Resplandor de un conventito
Una estrella que diese de sí gran resplandor. Un carisma al servicio de la Iglesia: así calificó el cardenal Antonio María Rouco, arzobispo de Madrid, el convento de San José, de Ávila, con motivo del 450 aniversario de su fundación. Dijo:
«Una estrella que diese de sí gran esplendor» iba a ser el nuevo monasterio de San José, que santa Teresa de Jesús estaba decidida a fundar cuando, un septiembre de 1560, velada en su celda, se resuelve a hacer una reformación, después de haber tenido, en agosto de ese mismo año, una espantosa visión del infierno. Ella misma lo cuenta: «Después de mucho tiempo que el Señor me había hecho ya muchas de las mercedes que he dicho y otras muy grandes, estando un día en oración, me hallé en un punto toda, sin saber cómo, que me parecía estar metida en el infierno. Entendí que quería el Señor que viese el lugar que los demonios allá me tenían aparejado, y yo merecido por mis pecados. Ello fue en brevísimo espacio; mas, aunque yo viviese muchos años, me parece imposible olvidárseme» (Vida 32, 1). Pero esto sucedía después de que, el 25 de enero de ese mismo año, hubiese gozado de la visión de Cristo resucitado y después de haber sufrido, en los meses siguientes, una especie de acoso psicológico para que desistiese de tal propósito. Un confesor llega a negarle la absolución en la Navidad de ese año, si no renuncia a la reforma.

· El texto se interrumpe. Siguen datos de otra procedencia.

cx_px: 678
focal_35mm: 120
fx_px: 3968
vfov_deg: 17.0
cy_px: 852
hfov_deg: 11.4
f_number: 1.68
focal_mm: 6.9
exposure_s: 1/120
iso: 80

El día 24 de agosto de 1562, apenas cuatro meses antes de la apertura de la tercera etapa de las sesiones del Concilio de Trento (18 de diciembre de 1562), la decisiva y final del que sería el Concilio por excelencia de la reforma de la Iglesia en su edad moderna, se abrirían las puertas del nuevo monasterio, tomando el hábito cuatro novicias. Era «la madrugada del lunes 24 de agosto de 1562, día de San Bartolomé; entre las muchas campanas que al alborear despertaban a la ciudad, sonó un repique nuevo, de sonido cascado, una campanilla de tres libras con un agujero harto grande».

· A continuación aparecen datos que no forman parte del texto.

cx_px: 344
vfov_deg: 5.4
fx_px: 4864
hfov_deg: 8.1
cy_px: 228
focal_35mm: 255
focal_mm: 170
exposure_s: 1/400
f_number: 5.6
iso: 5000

Ese conventito estaba destinado a ser la estrella que diese de sí gran resplandor. Así se lo había asegurado a la fundadora Su Majestad, un día después de haber comulgado. El texto del Libro de la Vida no puede ser más revelador de ese extraordinario significado carismático de la vivencia interior de santa Teresa al emprender la fundación. Su relato, el que ella misma hace, no deja lugar a dudas:
«Habiendo un día comulgado, mandóme mucho Su Majestad lo procurase con todas mis fuerzas, haciéndome grandes promesas de que no se dejaría de hacer el monasterio, y que se serviría mucho en él, y que se llamase San Josef, y que una puerta nos guardaría él y nuestra Señora la otra, y que Cristo andaría con nosotras; y que sería una estrella que diese de sí gran resplandor, y que, aunque las religiones estaban relajadas, que no pensase se servía poco en ellas; que qué sería del mundo si no fuese por los religiosos; que dijese a mi confesor esto que me mandaba, y que le rogaba Él que no fuese contra ello ni me lo estorbase» (Vida 32, 11).
¿También sigue alumbrando la estrella del convento de San José de Ávila en el hoy de la Iglesia y de la sociedad de nuestro tiempo; especialmente en España?
Cuando se cree, se siente y se vive la realidad invisible y visible de la Iglesia desde su Señor, su Cabeza y Pastor —¡desde el Corazón de Cristo crucificado y resucitado!—, todo se renueva y se refresca espiritual y humanamente en ella y, a través de ella, alcanzando al hombre pecador y a la Humanidad que siente, en medio de las miserias y crisis, producto de sus pecados, la precariedad de los recursos terrenos para hallar y obtener la paz y el bien -en el tiempo y en la eternidad-, es decir, la salvación.
El conventito de San José daba resplandor para que la Iglesia, renovada, abriese a los ojos de los hombres de ese y de todos los tiempos el cómo vivir la vocación de ser hombre, dejándose hacer por Dios, en Jesucristo, y por la gracia del Espíritu, sus hijos.
Por muy paradójico que pueda resultar para un observador aséptico de la Historia, habría que afirmar, desde la experiencia mística del amor a Jesucristo —desde el interior de su divino Corazón y dentro del corazón de la Iglesia—, que, con la fundación del monasterio de San José, de Ávila, Teresa de Jesús proyectaba luz inapagable sobre lo que es el verdadero y auténtico humanismo, conocido y vivido en la plenitud de la fe en Cristo, que se abre más y más a la experiencia incondicional de su amor. Es un resplandor perenne para conocer, valorar y realizar un verdadero humanismo, ¡un humanismo cristiano!